Dataset excerpts
┄┄┄┄┄┄

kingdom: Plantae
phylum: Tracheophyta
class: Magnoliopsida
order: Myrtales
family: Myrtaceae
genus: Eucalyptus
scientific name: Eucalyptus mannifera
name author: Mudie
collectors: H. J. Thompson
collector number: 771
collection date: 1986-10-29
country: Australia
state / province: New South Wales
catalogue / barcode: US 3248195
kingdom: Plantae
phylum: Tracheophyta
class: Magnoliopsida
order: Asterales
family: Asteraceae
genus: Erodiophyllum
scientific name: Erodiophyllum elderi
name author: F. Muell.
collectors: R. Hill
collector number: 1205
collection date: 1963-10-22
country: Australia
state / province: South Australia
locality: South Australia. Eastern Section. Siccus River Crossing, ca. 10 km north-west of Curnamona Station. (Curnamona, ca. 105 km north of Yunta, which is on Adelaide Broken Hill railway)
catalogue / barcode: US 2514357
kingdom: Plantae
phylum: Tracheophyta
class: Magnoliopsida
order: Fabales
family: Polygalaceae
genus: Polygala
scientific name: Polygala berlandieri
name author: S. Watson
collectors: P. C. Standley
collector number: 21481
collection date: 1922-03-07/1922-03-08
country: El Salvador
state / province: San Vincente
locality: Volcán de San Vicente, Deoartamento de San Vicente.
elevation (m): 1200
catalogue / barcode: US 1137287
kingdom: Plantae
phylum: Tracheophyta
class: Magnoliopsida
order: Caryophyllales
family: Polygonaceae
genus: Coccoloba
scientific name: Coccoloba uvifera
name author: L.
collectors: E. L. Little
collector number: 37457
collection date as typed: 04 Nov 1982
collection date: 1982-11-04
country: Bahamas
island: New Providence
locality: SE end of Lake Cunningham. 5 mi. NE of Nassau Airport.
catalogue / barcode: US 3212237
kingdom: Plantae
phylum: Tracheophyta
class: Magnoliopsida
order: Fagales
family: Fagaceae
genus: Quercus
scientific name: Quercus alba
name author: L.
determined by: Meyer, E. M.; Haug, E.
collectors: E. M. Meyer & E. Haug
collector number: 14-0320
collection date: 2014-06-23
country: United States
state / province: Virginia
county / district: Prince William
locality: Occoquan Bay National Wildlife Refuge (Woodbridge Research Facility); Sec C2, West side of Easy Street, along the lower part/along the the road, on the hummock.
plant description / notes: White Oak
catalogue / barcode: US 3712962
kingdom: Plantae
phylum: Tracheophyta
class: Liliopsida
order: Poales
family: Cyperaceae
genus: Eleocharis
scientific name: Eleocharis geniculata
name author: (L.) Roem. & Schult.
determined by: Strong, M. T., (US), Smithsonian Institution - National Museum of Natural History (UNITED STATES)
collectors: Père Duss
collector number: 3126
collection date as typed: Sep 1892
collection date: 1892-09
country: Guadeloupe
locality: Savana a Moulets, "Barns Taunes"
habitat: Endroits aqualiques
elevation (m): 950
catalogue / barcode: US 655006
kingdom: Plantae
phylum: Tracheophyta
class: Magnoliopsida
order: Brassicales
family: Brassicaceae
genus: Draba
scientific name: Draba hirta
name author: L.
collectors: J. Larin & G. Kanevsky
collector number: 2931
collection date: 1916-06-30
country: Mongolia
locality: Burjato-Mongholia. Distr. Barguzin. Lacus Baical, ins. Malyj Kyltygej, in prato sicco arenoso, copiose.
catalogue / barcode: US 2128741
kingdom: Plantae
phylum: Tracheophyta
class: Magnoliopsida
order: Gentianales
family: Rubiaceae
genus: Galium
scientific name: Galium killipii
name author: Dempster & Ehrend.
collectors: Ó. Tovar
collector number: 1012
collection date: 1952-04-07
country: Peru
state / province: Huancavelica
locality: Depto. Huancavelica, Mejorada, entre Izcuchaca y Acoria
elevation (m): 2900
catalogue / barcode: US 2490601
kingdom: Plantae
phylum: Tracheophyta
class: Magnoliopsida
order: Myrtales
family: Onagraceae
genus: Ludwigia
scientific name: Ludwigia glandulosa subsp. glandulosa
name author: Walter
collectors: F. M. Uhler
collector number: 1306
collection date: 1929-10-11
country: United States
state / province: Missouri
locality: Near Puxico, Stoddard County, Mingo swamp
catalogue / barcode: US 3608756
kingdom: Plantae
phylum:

┄┄┄┄┄┄

- **Exercise aim**
Write out every line of the material above as a numbered list, skipping any blank lines.

- **Full answer**
1. kingdom: Plantae
2. phylum: Tracheophyta
3. class: Magnoliopsida
4. order: Myrtales
5. family: Myrtaceae
6. genus: Eucalyptus
7. scientific name: Eucalyptus mannifera
8. name author: Mudie
9. collectors: H. J. Thompson
10. collector number: 771
11. collection date: 1986-10-29
12. country: Australia
13. state / province: New South Wales
14. catalogue / barcode: US 3248195
15. kingdom: Plantae
16. phylum: Tracheophyta
17. class: Magnoliopsida
18. order: Asterales
19. family: Asteraceae
20. genus: Erodiophyllum
21. scientific name: Erodiophyllum elderi
22. name author: F. Muell.
23. collectors: R. Hill
24. collector number: 1205
25. collection date: 1963-10-22
26. country: Australia
27. state / province: South Australia
28. locality: South Australia. Eastern Section. Siccus River Crossing, ca. 10 km north-west of Curnamona Station. (Curnamona, ca. 105 km north of Yunta, which is on Adelaide Broken Hill railway)
29. catalogue / barcode: US 2514357
30. kingdom: Plantae
31. phylum: Tracheophyta
32. class: Magnoliopsida
33. order: Fabales
34. family: Polygalaceae
35. genus: Polygala
36. scientific name: Polygala berlandieri
37. name author: S. Watson
38. collectors: P. C. Standley
39. collector number: 21481
40. collection date: 1922-03-07/1922-03-08
41. country: El Salvador
42. state / province: San Vincente
43. locality: Volcán de San Vicente, Deoartamento de San Vicente.
44. elevation (m): 1200
45. catalogue / barcode: US 1137287
46. kingdom: Plantae
47. phylum: Tracheophyta
48. class: Magnoliopsida
49. order: Caryophyllales
50. family: Polygonaceae
51. genus: Coccoloba
52. scientific name: Coccoloba uvifera
53. name author: L.
54. collectors: E. L. Little
55. collector number: 37457
56. collection date as typed: 04 Nov 1982
57. collection date: 1982-11-04
58. country: Bahamas
59. island: New Providence
60. locality: SE end of Lake Cunningham. 5 mi. NE of Nassau Airport.
61. catalogue / barcode: US 3212237
62. kingdom: Plantae
63. phylum: Tracheophyta
64. class: Magnoliopsida
65. order: Fagales
66. family: Fagaceae
67. genus: Quercus
68. scientific name: Quercus alba
69. name author: L.
70. determined by: Meyer, E. M.; Haug, E.
71. collectors: E. M. Meyer & E. Haug
72. collector number: 14-0320
73. collection date: 2014-06-23
74. country: United States
75. state / province: Virginia
76. county / district: Prince William
77. locality: Occoquan Bay National Wildlife Refuge (Woodbridge Research Facility); Sec C2, West side of Easy Street, along the lower part/along the the road, on the hummock.
78. plant description / notes: White Oak
79. catalogue / barcode: US 3712962
80. kingdom: Plantae
81. phylum: Tracheophyta
82. class: Liliopsida
83. order: Poales
84. family: Cyperaceae
85. genus: Eleocharis
86. scientific name: Eleocharis geniculata
87. name author: (L.) Roem. & Schult.
88. determined by: Strong, M. T., (US), Smithsonian Institution - National Museum of Natural History (UNITED STATES)
89. collectors: Père Duss
90. collector number: 3126
91. collection date as typed: Sep 1892
92. collection date: 1892-09
93. country: Guadeloupe
94. locality: Savana a Moulets, "Barns Taunes"
95. habitat: Endroits aqualiques
96. elevation (m): 950
97. catalogue / barcode: US 655006
98. kingdom: Plantae
99. phylum: Tracheophyta
100. class: Magnoliopsida
101. order: Brassicales
102. family: Brassicaceae
103. genus: Draba
104. scientific name: Draba hirta
105. name author: L.
106. collectors: J. Larin & G. Kanevsky
107. collector number: 2931
108. collection date: 1916-06-30
109. country: Mongolia
110. locality: Burjato-Mongholia. Distr. Barguzin. Lacus Baical, ins. Malyj Kyltygej, in prato sicco arenoso, copiose.
111. catalogue / barcode: US 2128741
112. kingdom: Plantae
113. phylum: Tracheophyta
114. class: Magnoliopsida
115. order: Gentianales
116. family: Rubiaceae
117. genus: Galium
118. scientific name: Galium killipii
119. name author: Dempster & Ehrend.
120. collectors: Ó. Tovar
121. collector number: 1012
122. collection date: 1952-04-07
123. country: Peru
124. state / province: Huancavelica
125. locality: Depto. Huancavelica, Mejorada, entre Izcuchaca y Acoria
126. elevation (m): 2900
127. catalogue / barcode: US 2490601
128. kingdom: Plantae
129. phylum: Tracheophyta
130. class: Magnoliopsida
131. order: Myrtales
132. family: Onagraceae
133. genus: Ludwigia
134. scientific name: Ludwigia glandulosa subsp. glandulosa
135. name author: Walter
136. collectors: F. M. Uhler
137. collector number: 1306
138. collection date: 1929-10-11
139. country: United States
140. state / province: Missouri
141. locality: Near Puxico, Stoddard County, Mingo swamp
142. catalogue / barcode: US 3608756
143. kingdom: Plantae
144. phylum:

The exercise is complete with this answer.